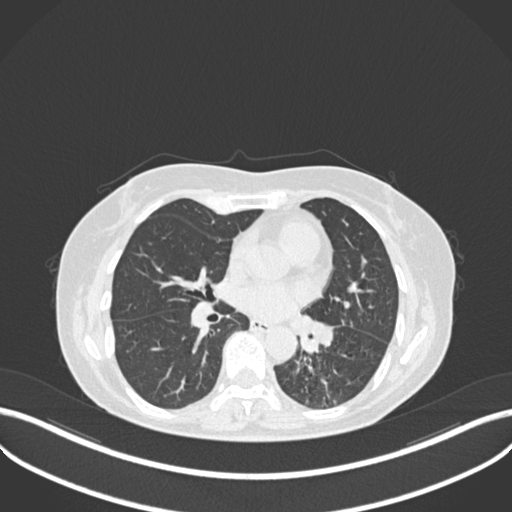
Chest CT, one axial slice; position 127 of 270 along the scan axis; reconstruction kernel B30f; 120 kVp; lung window (W 1500 / L -600 HU); 1 mm slice thickness; 512 × 512 image matrix, field of view 400 × 400 mm. Patient: female, 63 years. Case-level facts recorded for this patient, not image findings: clinical TNM (as recorded): T1b N0 M0; histopathological grade: G2-3.
Structures marked on this image (rectangle marked by the reading radiologist):
- lung tumour (recorded histology: adenocarcinoma): bounding box [x1, y1, x2, y2] px = [285, 308, 334, 357]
=-=-=-=-=
> **REQUIRED ACTION**:
A word-for-word copy of the listing is needed, with no pictures in it.

> **RESULT OF THIS TASK**:
Chest CT, one axial slice; position 127 of 270 along the scan axis; reconstruction kernel B30f; 120 kVp; lung window (W 1500 / L -600 HU); 1 mm slice thickness; 512 × 512 image matrix, field of view 400 × 400 mm. Patient: female, 63 years. Case-level facts recorded for this patient, not image findings: clinical TNM (as recorded): T1b N0 M0; histopathological grade: G2-3.
Structures marked on this image (rectangle marked by the reading radiologist):
- lung tumour (recorded histology: adenocarcinoma): bounding box [x1, y1, x2, y2] px = [285, 308, 334, 357]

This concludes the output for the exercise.